Medieval diminutive of Roger, from Germanic Hrothgar meaning 'famous spear.'
Dodge is a medieval English given name with a surprisingly illustrious ancestry, functioning as a rhyming pet form of Roger — itself a Germanic name composed of hrod meaning fame and ger meaning spear. In medieval England, it was common practice to create rhyming nicknames by altering the initial consonant of a name, so Roger became Hodge, and through further variation, Dodge.
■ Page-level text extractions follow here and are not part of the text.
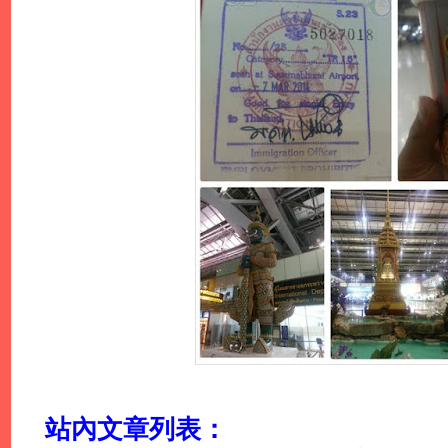
站內文章列表：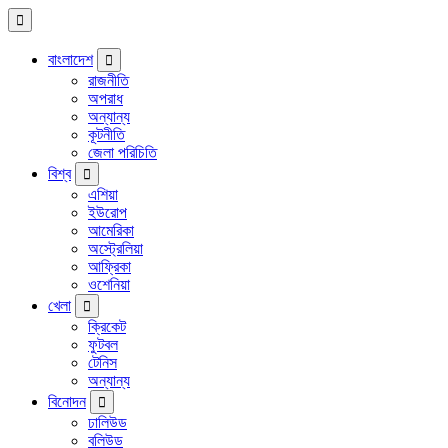
বাংলাদেশ
রাজনীতি
অপরাধ
অন্যান্য
কূটনীতি
জেলা পরিচিতি
বিশ্ব
এশিয়া
ইউরোপ
আমেরিকা
অস্ট্রেলিয়া
আফ্রিকা
ওশেনিয়া
খেলা
ক্রিকেট
ফুটবল
টেনিস
অন্যান্য
বিনোদন
ঢালিউড
বলিউড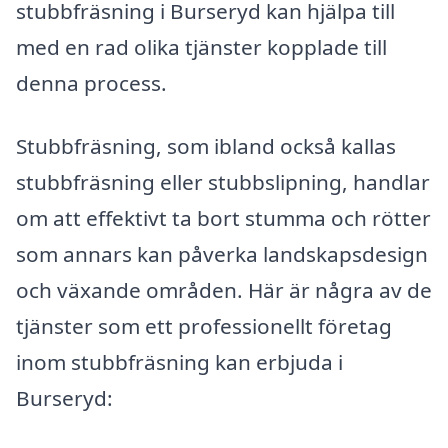
stubbfräsning i Burseryd kan hjälpa till
med en rad olika tjänster kopplade till
denna process.
Stubbfräsning, som ibland också kallas
stubbfräsning eller stubbslipning, handlar
om att effektivt ta bort stumma och rötter
som annars kan påverka landskapsdesign
och växande områden. Här är några av de
tjänster som ett professionellt företag
inom stubbfräsning kan erbjuda i
Burseryd: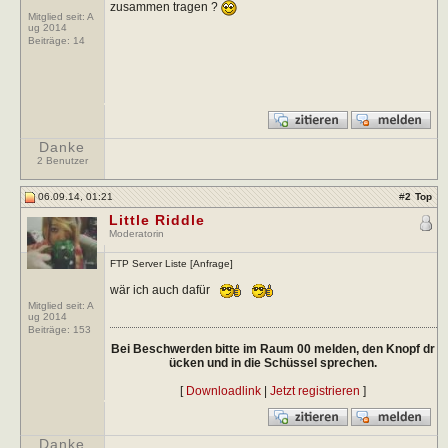
zusammen tragen ?
Mitglied seit: A
ug 2014
Beiträge:
14
Danke
2 Benutzer
06.09.14, 01:21
#
2
Top
Little Riddle
Moderatorin
FTP Server Liste [Anfrage]
wär ich auch dafür
Mitglied seit: A
ug 2014
Beiträge:
153
Bei Beschwerden bitte im Raum 00 melden, den Knopf dr
ücken und in die Schüssel sprechen.
[
Downloadlink
|
Jetzt registrieren
]
Danke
Both Hodge and Dodge appear in English records from the thirteenth century onward, and they eventually solidified as surnames carried by descendants of men who bore those nicknames. The Dodge surname became spectacularly prominent in American history through the Dodge brothers — John and Horace — who founded the Dodge automobile company in 1914 in Detroit, forever embedding the name in the mythology of American industry and muscle. The name also belongs to Dodge City, Kansas, the legendary cattle-drive boomtown that became synonymous with the frontier West, lawmen like Wyatt Earp, and the romanticized chaos of the American Wild West as portrayed in decades of film and television, most notably the long-running series Gunsmoke.
As a given name today, Dodge occupies the same rugged, unconventional space as names like Huck, Cash, or Flint — names that feel like characters rather than labels, carrying an unmistakable American swagger. It is bold, brief, and impossible to forget, a name that announces itself with a kind of confident, good-humored toughness.